Podobnie sporo sprzedawców na allegro, coś jest zapisane np zbyt ogólnie, wysyłasz pytanie na ten temat - dostajesz skopiowany fragment z aukcji, o który właśnie pytasz.

W Twoim temacie: nie znam dokładnej przyczyny. I czasem się zastanawiam - na uja oni wszyscy mają dział kontakt skoro nikt tych maili nie czyta? Na ogół wysyłam informacje o bugach na stronie, tudzież zapytaniach dotyczących tego co jest w ofercie. Wyjątek zrobiła heyah.pl a akurat od nich myślałem, że odpowiedzi nie dostanę (jak np od Orange - jak już o operatorach mówię). Ale też zauważyłem - im mniejsza firma - tym bardziej się przejmuje potencjalnymi klientami. Duzi mają nas gdzieś.

0

Bardzo dużo supportów działa na zasadzie szablonów. W kilkumilionowych MMO (przynajmniej tych firmy NonComment Soft) odpowiadanie polega na tym samym.

(Przykład, cytaty niedosłowne)

Witam, ostatnio w grze się robi brzydka atmosfera i ja się zwracam z miłą prośbą żeby coś z tym zrobić

[Screeny]

Witaj, [imie które masz w profilu]!
Dziękujemy za zgłoszenie naruszenia zasad. Twój raport zostanie przetworzony najszybciej jak to możliwe i poinformujemy cię o wynikach.

Pozdrawiam, GM [nick który ma w profilu]
[20 linków do FAQ]

Witaj, [imie które masz w profilu]!
Twoje zgłoszenie zostało przetworzone przez gamemasterów. W rezultacie raportowani użytkownicy zostali tymczasowo zbanowani. Dziękujemy, że pomagasz tworzyć w [nazwa gry] bezpieczne i miłe miejsce (bla bla bla).

Pozdrawiam, GM [nick który ma w profilu]
[20 linków do FAQ]

Zabawnie było, jak przez kilkanaście ticketów wszystko leciało z identycznego szablonu. Praca ludzi sprowadzana jest do robotów, które wpiszą tylko numerek szablonu, wyklikają co trzeba i odpiszą. Ehh...

Co ciekawe, jeśli trafisz na junior GMa i nie będzie szablonu na zadane pytanie to dostaniesz wiadomość o tym że została ona przekazana do departamentu seniorów. Departament funkcjonuje tak jak się nazywa, bo odpowiedzi pisane z palca przychodzą po 2 tygodniach.

0

Maile pisane do Google trafiają do botów, które dopasowują odpowiednie części FAQ do pytania :P Dopiero za trzecią z rzędu konwersacją z botem do akcji wchodzi ktoś z obsługi z Google.

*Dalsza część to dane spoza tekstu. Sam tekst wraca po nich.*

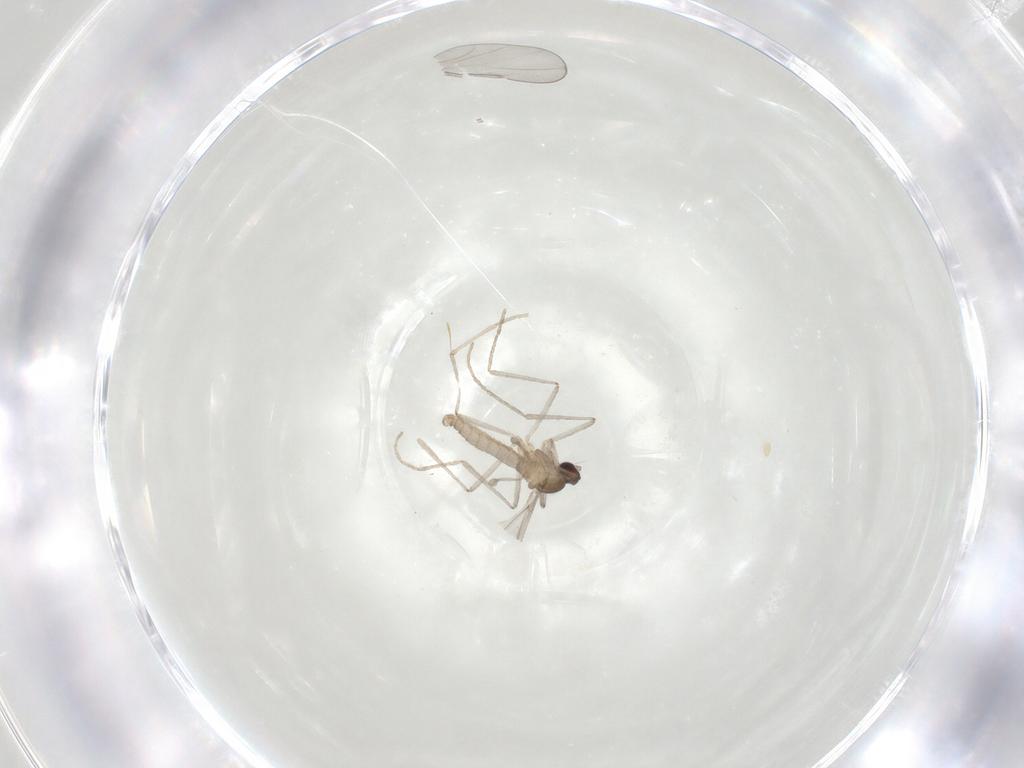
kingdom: Animalia
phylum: Arthropoda
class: Insecta
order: Diptera
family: Cecidomyiidae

Tak kiedyś było jak zajmowałem się hobbystycznie SEO.

0

ja pracując u pracodawcy zdobyłem mail do google na który odpisują bezpośrednio ludzie (fakt, że zajęło im to 2 tygodnie, ale obyło się bez botów i szablonowych odpowiedzi)

0

Jeśli mowa o szablonach. Spróbujcie wysłać zgłoszenie w Play przez stronkę Play24. Nie raz zdarza się, że zostanie wybrany zły szablon i odpowiedź jest zupełnie o czym innym. Ale mi się wydaj mimo wszystko że to autoresponder.